Iron ore price at six-week low
The iron ore price has fallen for the third day in a row as it edges back from a recent peak above $US60 a tonne.
The iron ore price has fallen to its lowest point for six weeks, sliding for the third day in a row as it continues to edge back from a recent peak above the $US60 a tonne threshold.
Iron ore fell 0.5 per cent to $US58.30 a tonne in the most recent session, from $US58.60 the previous day, and has risen for only two of the past 11 trading sessions.
The commodity is now at its lowest point since July 27, when it settled at $US58, and has been trading in a relatively narrow range since then, reaching a three-and-a-half month high of $US61.80 in August.
Some of the wind has come out of iron ore’s sails in the past two weeks as some industrial production was interrupted to clear the air for the G20 summit in China, sparking some short-term volatility, although the effect of this is likely to be short-lived.

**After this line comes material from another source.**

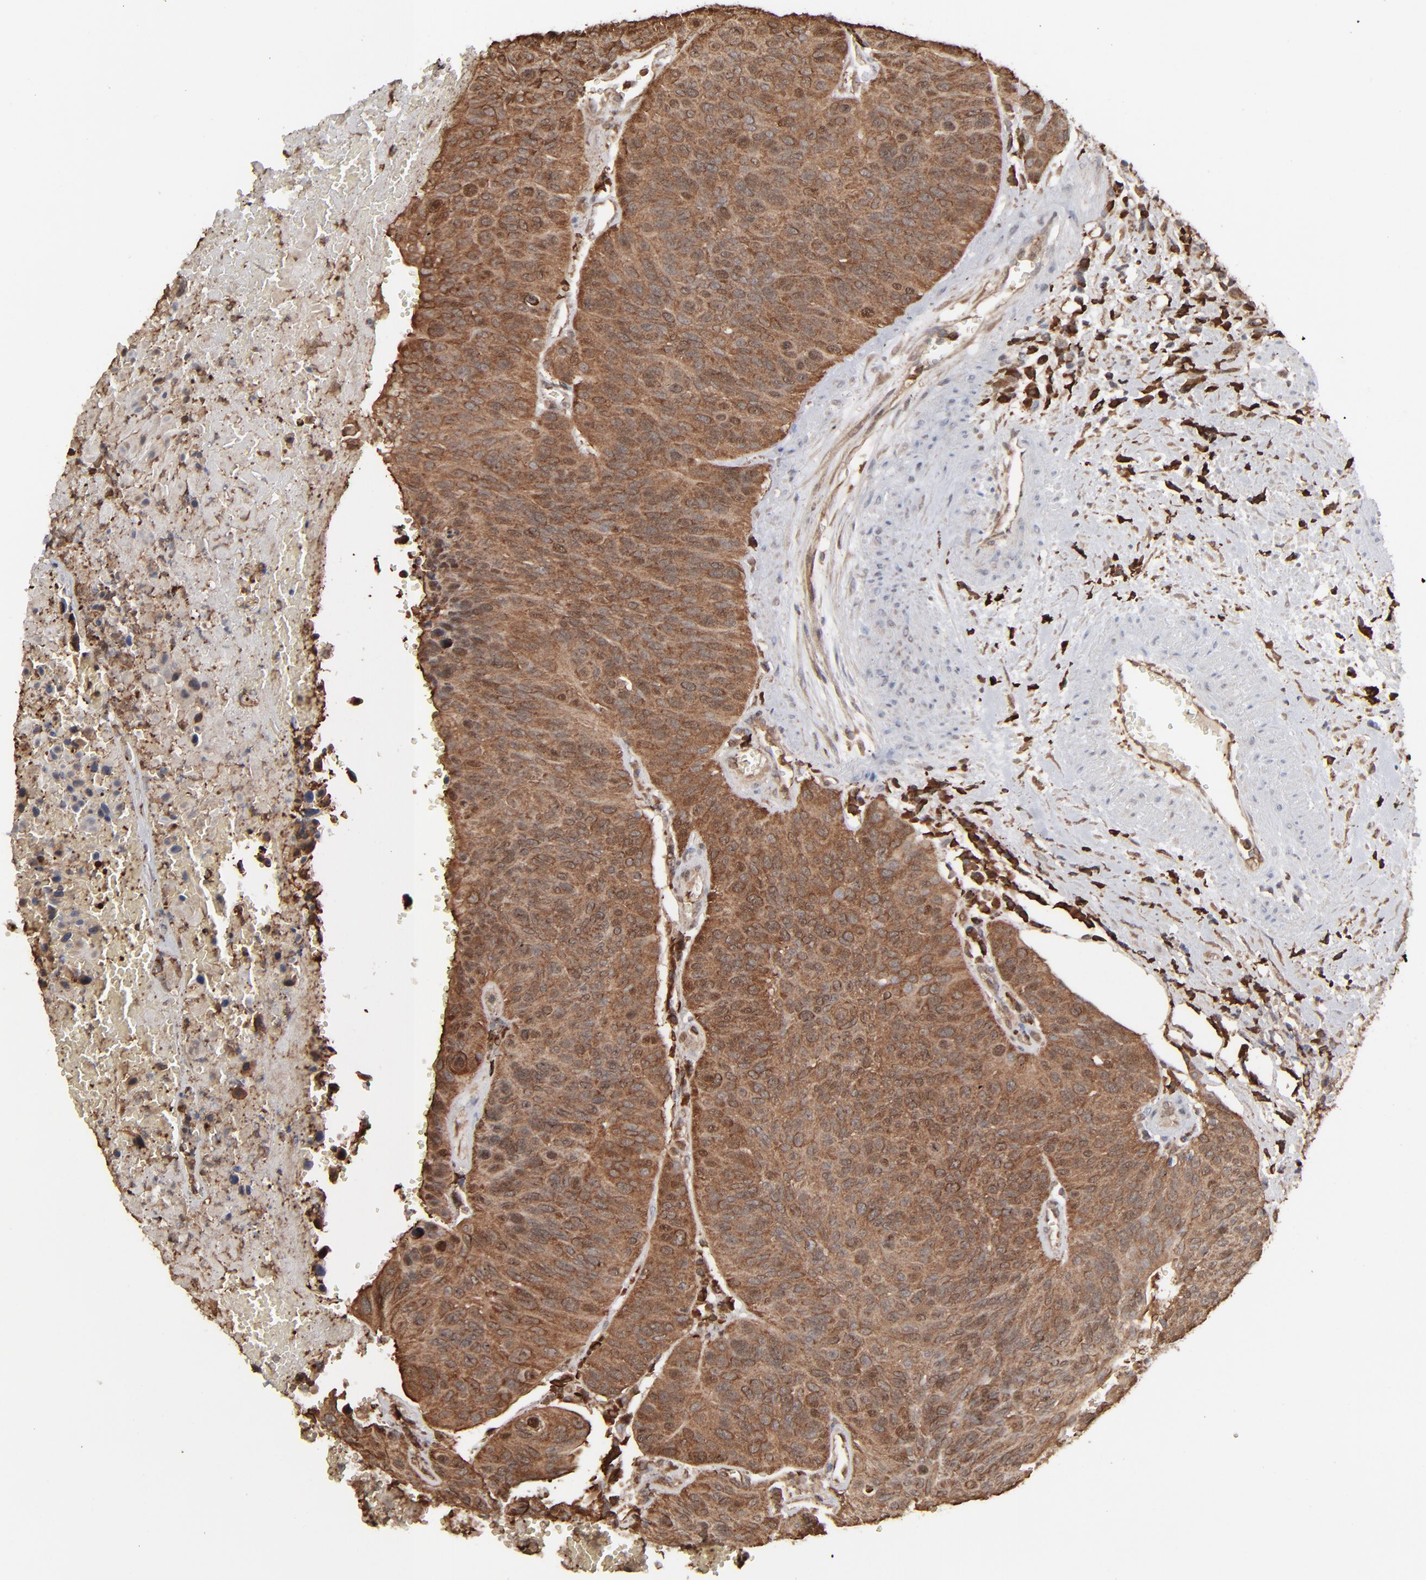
{"staining": {"intensity": "strong", "quantity": ">75%", "location": "cytoplasmic/membranous"}, "tissue": "urothelial cancer", "cell_type": "Tumor cells", "image_type": "cancer", "snomed": [{"axis": "morphology", "description": "Urothelial carcinoma, High grade"}, {"axis": "topography", "description": "Urinary bladder"}], "caption": "Protein staining displays strong cytoplasmic/membranous expression in about >75% of tumor cells in urothelial carcinoma (high-grade).", "gene": "NME1-NME2", "patient": {"sex": "male", "age": 66}}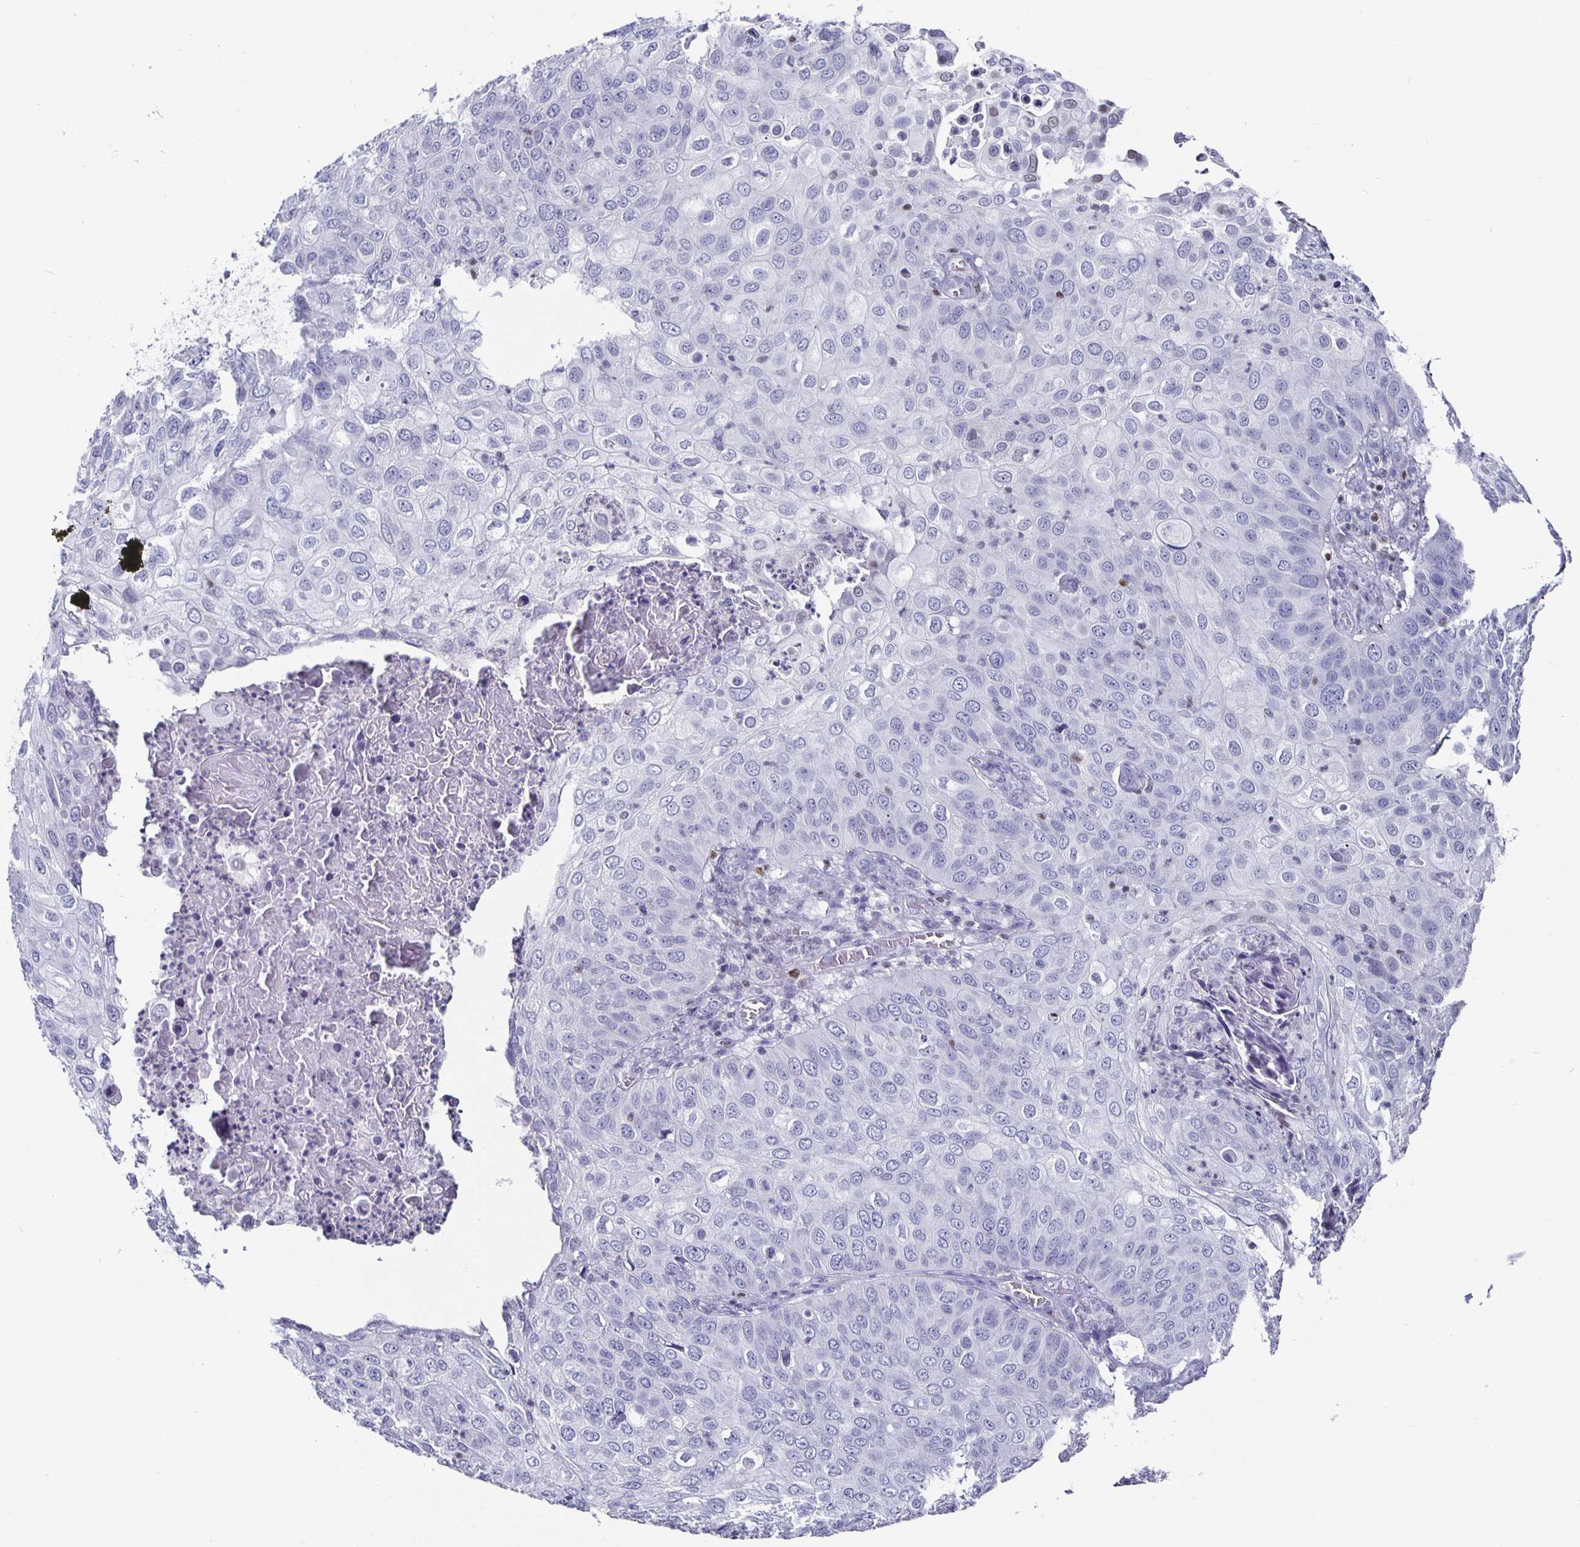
{"staining": {"intensity": "negative", "quantity": "none", "location": "none"}, "tissue": "skin cancer", "cell_type": "Tumor cells", "image_type": "cancer", "snomed": [{"axis": "morphology", "description": "Squamous cell carcinoma, NOS"}, {"axis": "topography", "description": "Skin"}], "caption": "High magnification brightfield microscopy of skin squamous cell carcinoma stained with DAB (brown) and counterstained with hematoxylin (blue): tumor cells show no significant staining. Brightfield microscopy of IHC stained with DAB (3,3'-diaminobenzidine) (brown) and hematoxylin (blue), captured at high magnification.", "gene": "RUNX2", "patient": {"sex": "male", "age": 87}}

A more significant event for the commodity could be the G20’s decision to work on reducing a global steel glut, as falling demand for the key steelmaking ingredient could push prices lower.
Many analysts and some miners have called prices in the $US60s unsustainable given the growth in supply from both major and junior producers.
But forecasts of a fall to the low $US50s or $US40s have proved elusive on the back of hopes that Chinese infrastructure spending would boost demand. The latest decline could mark the start of a more significant slide, or could be soon reversed.
The surprising strength in the commodity in recent months will be welcome news for Canberra after the May Budget’s estimate of an average $US55 a tonne price was widely seen as overly optimistic.
In London trade, BHP Billiton shares rose 0.2 per cent, while Rio Tinto added 0.5 per cent.